Os liames libidinosos da poética mansouriana reverberam a gula deletéria de seu verbo, verve efervescida pela concupiscência humana, rejubilada pela respiração furiosa das paixões. Mansour nos regala uma vida criativa vociferada na vastidão dos deleites dissolutos, seus poemas são habitados por vultos famélicos, carne cobiçosa em confabulação com a angústia de uma devassidão destrutiva, chama que se consome no próprio ardor. Observamos em sua palavra poética, a expressão erótica regida pelo contínuo embate entre as forças pulsionais de vida (eros) e morte (tânatos), potência bacante de corpos que buscam freneticamente a fusão e a continuidade, ao passo que se deslocam, langorosamente, para a decomposição. Em seu prefácio para a antologia poética Gritos, rasgos e rapinas23 poemas de Joyce Mansour (2011), o poeta Claudio Willer identifica as linhas de força e elementos dominantes no repertório estético de Mansour:

 

[…] estão presentes o surrealismo intenso, visceral; o lirismo ambivalente, transformando cada poema em arena de confronto de Eros e Tânatos; a violência ao investir contra a moral, os bons costumes e as ideias recebidas; a religiosidade pagã e blasfematória; a equivalência verbal à nudez; à exposição total, pois, citando-a, “O amor não tem o que fazer do anonimato”; por isso, deve ser proclamado com ênfase. (WILLER, 2011).

• **Objetivos**
• a. Selecione todas as linhas que trazem a palavra "image".
• b. Dê sequência ao artigo sobre a poesia de Joyce Mansour a partir de onde ele para.
O artigo e as linhas vêm de fontes diferentes.

• **Registros de dados**
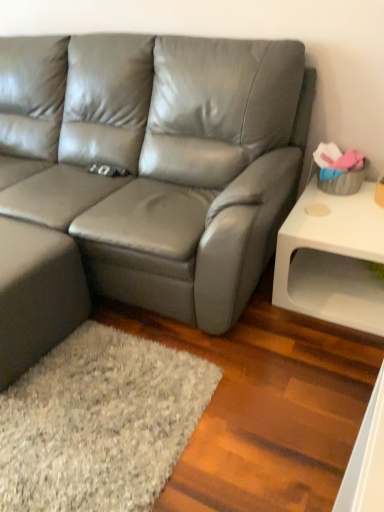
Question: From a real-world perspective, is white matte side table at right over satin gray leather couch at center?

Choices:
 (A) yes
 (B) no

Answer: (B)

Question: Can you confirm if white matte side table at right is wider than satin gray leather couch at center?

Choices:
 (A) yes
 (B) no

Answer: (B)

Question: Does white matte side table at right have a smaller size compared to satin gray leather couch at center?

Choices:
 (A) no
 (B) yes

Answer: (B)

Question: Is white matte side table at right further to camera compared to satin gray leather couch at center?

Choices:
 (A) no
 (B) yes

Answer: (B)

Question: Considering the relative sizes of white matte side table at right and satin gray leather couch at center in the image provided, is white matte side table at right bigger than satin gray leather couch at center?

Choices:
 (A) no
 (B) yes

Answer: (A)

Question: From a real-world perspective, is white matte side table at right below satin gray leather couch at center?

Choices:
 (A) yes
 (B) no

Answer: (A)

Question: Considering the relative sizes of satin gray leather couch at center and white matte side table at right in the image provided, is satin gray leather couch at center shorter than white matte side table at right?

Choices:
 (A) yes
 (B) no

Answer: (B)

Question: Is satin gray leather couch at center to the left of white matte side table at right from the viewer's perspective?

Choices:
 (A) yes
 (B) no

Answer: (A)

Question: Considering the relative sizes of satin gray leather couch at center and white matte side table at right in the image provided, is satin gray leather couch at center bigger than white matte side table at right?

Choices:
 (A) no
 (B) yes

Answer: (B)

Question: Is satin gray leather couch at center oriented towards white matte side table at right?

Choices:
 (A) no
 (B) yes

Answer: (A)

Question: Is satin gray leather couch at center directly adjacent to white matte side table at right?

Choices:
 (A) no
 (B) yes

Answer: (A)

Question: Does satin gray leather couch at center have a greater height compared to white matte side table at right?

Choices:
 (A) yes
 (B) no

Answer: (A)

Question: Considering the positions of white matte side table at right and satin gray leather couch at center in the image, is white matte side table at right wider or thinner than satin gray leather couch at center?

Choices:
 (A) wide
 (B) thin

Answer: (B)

==

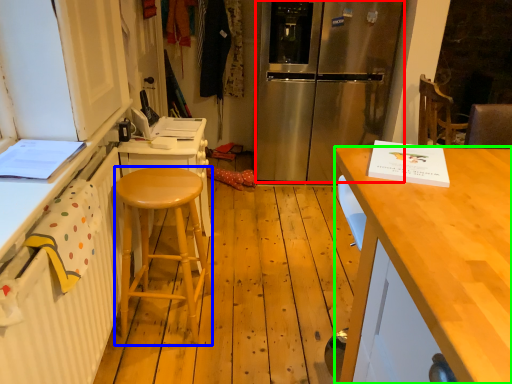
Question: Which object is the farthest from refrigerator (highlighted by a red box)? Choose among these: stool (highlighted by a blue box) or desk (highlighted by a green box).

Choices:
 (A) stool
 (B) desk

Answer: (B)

• **Respostas por tarefa**
• a.
Question: Considering the relative sizes of white matte side table at right and satin gray leather couch at center in the image provided, is white matte side table at right bigger than satin gray leather couch at center?
Question: Considering the relative sizes of satin gray leather couch at center and white matte side table at right in the image provided, is satin gray leather couch at center shorter than white matte side table at right?
Question: Considering the relative sizes of satin gray leather couch at center and white matte side table at right in the image provided, is satin gray leather couch at center bigger than white matte side table at right?
Question: Considering the positions of white matte side table at right and satin gray leather couch at center in the image, is white matte side table at right wider or thinner than satin gray leather couch at center?

• b.
 


A poesia de Joyce Mansour nos revela faces abissais do amor, o sangue de sua linguagem flui dos caldeirões incandescentes em que se agitam e transbordam as forças pulsionais primevas, as viscerais aventuras afetivas, excessivamente humanas. Em seu reino imagético, mormente brilham os poderes brutais do amor e os horrores do gozo, carnalidade de uma lírica devoradora, despudor de uma poeticidade que cintila na antessala incandescente de fabulações lascivas.

Em Gritos, Desgarraduras y Rapaces (2009) estão reunidos os três primeiros livros de Mansour traduzidos ao espanhol por Eugenio Castro, a obra foi publicada na Espanha pelas Edições Igtur. O volume inclui um epílogo escrito por Eugenio Castro, intitulado “Joyce Mansour: el grito y la carne consumados” (“Joyce Mansour: o grito e a carne consumados”) no qual o autor assinala suas ponderações sobre a essência da arquitetura poética de Joyce:

 

Desse modo, assim como o inconsciente físico reveste o corpo do desejo, o inconsciente psíquico intervém qualitativamente no surgimento e na construção dessa escrita que se conduz de acordo com o desencadeamento daquele desejo do desejo sem fim que caracteriza a poesia de Mansour, sendo um de seus pré-requisitos inapeláveis ​​e, claro, desafiadores, olhar para ela face a face como só se pode fazer diante da face do Eros, infinitamente mais temível do que diante do rosto da Realidade. Joyce Mansour o faz. Compreender-se-á, assim, que toda abordagem a esta poesia se faz sob a aceitação total desse desafio. (CASTRO, 2009)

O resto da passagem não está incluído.